ГЛАВА ДВАДЦАТЬ ЧЕТВЕРТАЯ
Трудно и даже страшно представить себе последние дни этого яркого и трагического человека. Стрела, остановленная в полете; гепард, зависший в прыжке; слово, замершее в пространстве, так и не долетев до цели… Никакие сравнения не могут передать главной муки мужа, лишенного деяния, пламенного проповедника без паствы, духовного вождя, месяцами вынужденного томиться пленом и неизвестностью! И все попытки вырваться – тщетны, и все старанья бежать оборачиваются провалами… И давно бы, ежели б не Господь, не молитва, голову разбил о двери своей тюрьмы!
Обмазанные глиной беленые стены, на одной – черный деревянный крест. Чашка воды и кусок хлеба, впрочем, не всегда и съедаемый. За месяцы затвора новопоставленный митрополит высох, лик истончал до синевы. Глаза, обведенные тенью, стали огромными. Когда его выводят в церковь, то по сторонам и сзади плоть в плоть следуют вооруженные стражники. Киевский клир, воспитанный Киприаном, сторонится опального митрополита, его молчаливый призыв о помощи гаснет во враждебной, холодной пустоте отчуждения. Доходят ли его грамоты до Бориса, до великого князя Дмитрия?

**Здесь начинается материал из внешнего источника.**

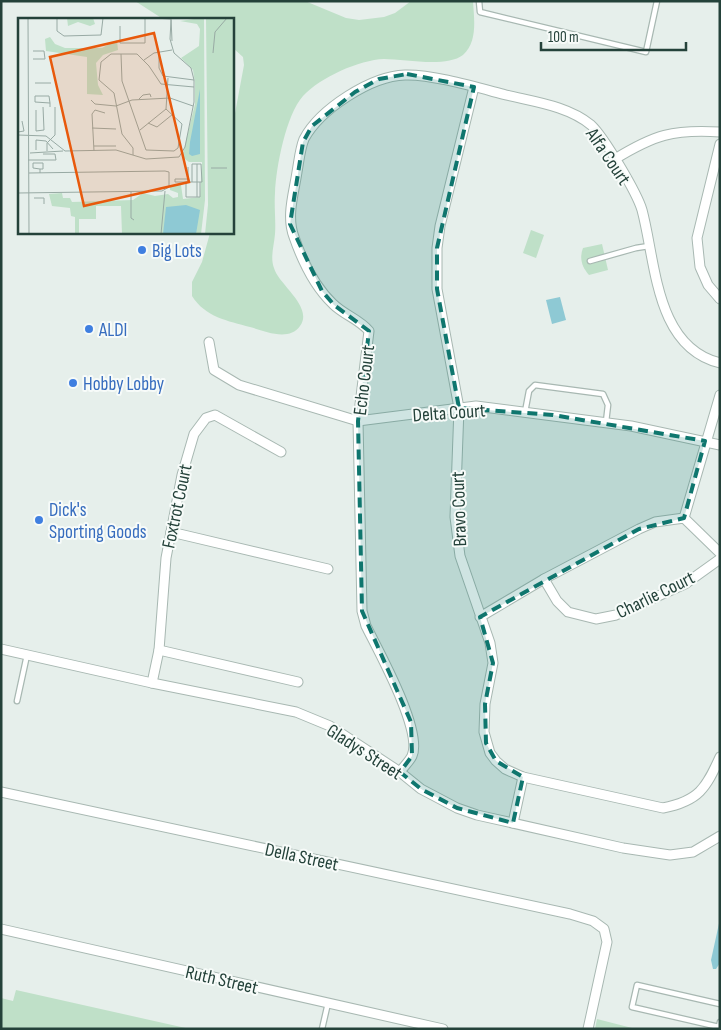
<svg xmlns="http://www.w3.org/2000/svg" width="721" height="1030" viewBox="0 0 721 1030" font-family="'Sofia Sans Condensed',sans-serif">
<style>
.green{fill:#bfe0c8}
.water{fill:#8ec9d4}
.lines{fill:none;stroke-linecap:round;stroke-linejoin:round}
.lane-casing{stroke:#a8b8b2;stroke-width:7}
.street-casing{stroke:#a8b8b2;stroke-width:11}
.lane{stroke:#fff;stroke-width:4.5}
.street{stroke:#fff;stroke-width:9}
.marked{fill:#0f766e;fill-opacity:0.2;stroke:#0f766e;stroke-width:4;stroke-dasharray:10 6;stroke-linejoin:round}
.shop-dot{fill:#3f7fe0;stroke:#f7fbf9;stroke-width:2}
.labels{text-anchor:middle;stroke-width:4;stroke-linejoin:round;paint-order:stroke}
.street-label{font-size:19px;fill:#24423a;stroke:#f7fbf9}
.shop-label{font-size:19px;fill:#366cbe;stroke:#f7fbf9;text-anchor:start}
.inset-road{fill:none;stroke:#98aaa4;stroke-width:1}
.view{fill:#e8590c;fill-opacity:0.15;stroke:#e8590c;stroke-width:2.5}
.inset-edge{fill:none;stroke:#24423a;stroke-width:2.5}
</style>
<rect width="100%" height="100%" fill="#e6efeb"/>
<!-- green -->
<g class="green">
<path d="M135 1H305L346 18 359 20 384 17 395 13 411 1H473C474 18 478 42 463 55 446 68 405 59 384 59 359 60 321 77 303 96 286 115 276 167 275 193 274 207 276 221 275 234 274 246 270 257 274 268 278 284 314 307 300 326 289 342 264 331 250 327 228 321 205 317 192 296V282L202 262 210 233 232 232 233 124 244 65 243 57 233 48 232 19H163Z"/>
<polygon points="531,230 544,235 536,258 523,253"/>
<path d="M602 244 608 270 589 275C582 267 579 258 583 248Z"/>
<polygon points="16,990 190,1029 1,1029 1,998 13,1001"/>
<polygon points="597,1019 636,1029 595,1029"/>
</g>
<!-- water -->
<g class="water">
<polygon points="560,297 566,320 552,324 546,300"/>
<polygon points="720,919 720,963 716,969 713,969 711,960"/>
</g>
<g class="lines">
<!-- lane casing -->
<g class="lane-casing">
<g id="lane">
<polyline points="479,1 480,12 646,52 657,1"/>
<polyline points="590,261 636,248 649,246"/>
<polyline points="525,412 529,391 535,385 603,394 608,405 606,422"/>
<polyline points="17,701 27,655"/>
<polyline points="720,1004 637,985 632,1007 719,1027 720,1022"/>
<polyline points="322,1029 328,1003"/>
</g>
</g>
<!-- street casing -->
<g class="street-casing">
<g id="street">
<path d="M474 87 440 226 437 248V289L459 408 455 517 460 556 490 643 493 663 485 704 484 732 490 753 496 761 505 769 523 777 663 808C699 801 706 788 720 757"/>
<polyline points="720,144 697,238 700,267 708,285 720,299"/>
<path d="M615 159C654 135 673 129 720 132"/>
<polyline points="209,342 214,370 239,385 358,421 476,406 631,426 720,445"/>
<polyline points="684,518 720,395"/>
<polyline points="171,532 328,569"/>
<polyline points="544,579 557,601 568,612 596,619 616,615 685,584 720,559"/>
<polyline points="480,617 544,579 639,529 655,522 684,518 720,553"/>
<polyline points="1,649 152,683 296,712 330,726 400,772 421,789 457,808 477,815 623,848 670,855 693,852 720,836"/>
<polyline points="159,650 298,682"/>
<polyline points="152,683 159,650 166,558 182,475 194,434 206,418 215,415 281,452"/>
<path d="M400 772C403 767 409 762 412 756 423 731 379 652 366 626L362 611 358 421 369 331C359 319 344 315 333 304 315 287 302 260 294 237 286 216 294 193 297 172 299 161 300 149 304 139 320 109 371 76 405 75 432 74 479 88 506 95 535 102 568 106 591 125 604 137 637 193 642 210 656 262 655 347 720 363"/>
<polyline points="1,792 570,914 593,921 604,929 607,942 588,1029"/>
<polyline points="513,823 523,777"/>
<polyline points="1,929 443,1029"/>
</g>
</g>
<!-- lane -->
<use href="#lane" class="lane"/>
<!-- street -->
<use href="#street" class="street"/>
</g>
<!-- marked area -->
<path class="marked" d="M407 74 474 87 437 248V289L459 408 553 415 705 441 684 518 639 529 480 617 493 663 485 704 486 743 496 761 523 777 513 823 457 808 421 789 400 772 412 756 411 722 362 611 358 421 369 331 334 305 322 291 290 224 303 142 312 126 355 92 379 79Z"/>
<!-- markers -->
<g class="shop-dot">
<circle cx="142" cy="250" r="5"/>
<circle cx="89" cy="329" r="5"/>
<circle cx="73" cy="383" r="5"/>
<circle cx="39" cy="520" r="5"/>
</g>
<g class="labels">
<!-- street labels -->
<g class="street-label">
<text transform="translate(609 156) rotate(56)" y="7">Alfa Court</text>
<text transform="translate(363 380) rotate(-83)" y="7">Echo Court</text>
<text transform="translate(449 412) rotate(-4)" y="7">Delta Court</text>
<text transform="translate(176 506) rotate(-78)" y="7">Foxtrot Court</text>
<text transform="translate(458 509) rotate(-92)" y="7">Bravo Court</text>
<text transform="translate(655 594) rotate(-26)" y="7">Charlie Court</text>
<text transform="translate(365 751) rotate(33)" y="7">Gladys Street</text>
<text transform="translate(302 856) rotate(12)" y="7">Della Street</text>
<text transform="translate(222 979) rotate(13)" y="7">Ruth Street</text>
</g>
<!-- shop labels -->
<g class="shop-label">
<text x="152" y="257">Big Lots</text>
<text x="99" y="336">ALDI</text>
<text x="83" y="390">Hobby Lobby</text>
<text x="49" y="516">Dick's<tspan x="49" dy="22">Sporting Goods</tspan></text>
</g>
</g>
<!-- overview -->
<g transform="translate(18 18)">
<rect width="216" height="216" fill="#e6efeb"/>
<path d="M49 0H75L77 6 72 8 60 4 50 8ZM183 0H186L187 182 183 216H104L103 188H78V201H61V216H57V199L53 198 52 190 34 188 31 176 44 175 45 180H52L54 184 115 182 125 175 137 178 150 176 155 180 160 179V175L152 172V167H163L165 181 182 179 184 144H171L164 139 177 86V65L175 52 163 40 181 28 182 11 179 6 162 3ZM188 0H216V216H187L190 187ZM32 19 37 26 47 30H84L99 22 100 32 85 37 78 45 80 67 85 77 69 76V39L28 33 27 21Z" fill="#bfe0c8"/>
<path d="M182 71V136L174 138 171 136 172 124ZM168 187 182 192 178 216H145L148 189Z" fill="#8ec9d4"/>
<path class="inset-road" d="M10 0 11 216M39 0V13L46 18 83 17 85 0M136 0 153 1M153 0 154 23M102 8V25H127V0M15 33H26L27 41H15M141 34V50L145 58 176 62M195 35 197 14 209 0M103 36 104 63 128 132 156 133 160 130 164 106M126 42 136 35 154 32M17 65H33M121 81 125 77 132 76 133 79M73 82 77 86 98 88 114 82 152 80 175 88M32 85 17 84V78H31L32 85V89M148 91 150 60M18 92V113L26 112 25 89M130 105 139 109 155 96M74 110 98 111M122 112 148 91 164 106M0 114 6 113 4 103M0 117 28 118 47 133 98 132 128 141 161 139 167 129 176 84V62L173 50 156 35 152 21 153 2M76 128H98M18 132V122L28 123 35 131M29 133V125L37 117V89M76 133 74 96 77 92 87 95M12 135 45 133M115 137V130L104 116 96 75 81 62 83 44 93 36H119L131 48 143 66 176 69M10 142H38L37 136H25M179 146V179M170 149V164H157V161H170M193 150H209M22 151H25V145H15V150L22 151V155M168 164V179H182V164M170 164H184L183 146H174V164M113 174V200L116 202M0 175 144 173 151 169V154L147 153 11 155M16 180H26V186M143 216 147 173"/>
<path class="view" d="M136 15 171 164 66 188 32 39Z"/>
<rect width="216" height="216" class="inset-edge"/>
</g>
<!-- border -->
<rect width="721" height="1030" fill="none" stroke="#24423a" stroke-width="5"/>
<!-- scale -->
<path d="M541 42v8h145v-8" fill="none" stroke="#24423a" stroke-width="2.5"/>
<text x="548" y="42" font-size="15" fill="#24423a" stroke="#f7fbf9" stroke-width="4" paint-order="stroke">100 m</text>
</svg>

Он исступленно требует молитвенного уединения. Его отводят в пещеру, некогда ископанную для себя Антонием. Опоминаясь, оглядывая слоистый песок сводов, зачерненный тысячами свечей, он требует «егда умру», похоронить его именно здесь… И снова беленый тесный покой его тюрьмы с решеткою в крохотном оконце, а там, за окном, за лесами: степи, боры – Русь! Рубленые города, великие реки, споры стригольников и православных, ордынские угрозы, движения ратей, князья, коих он хочет вразумлять, земля, язык, коему он жаждет вещать с амвона слово веры и истины, призывать, пробуждать, подымать к деянию! И не может. И снова часы молитвы, тишина, несъеденный хлеб, немотствующие, безответные стражи… А силы тела уходят, уходят, как пролитая вода… Или не уходят? Или он по-прежнему бодр и упрям и ждет, неистово ждет избавления?
Мы никогда ничего не узнаем, кроме того, что сказано в летописи… 9 мая Пимен пошел в Царьград (через Сарай). Дай Бог, в конце июня, ежели не позже, послы были в Киеве. Июль, август, сентябрь… Дионисий умер (убит? отравлен? не выдержало плена его бурное сердце?!) 15 октября в затворе, в тюрьме.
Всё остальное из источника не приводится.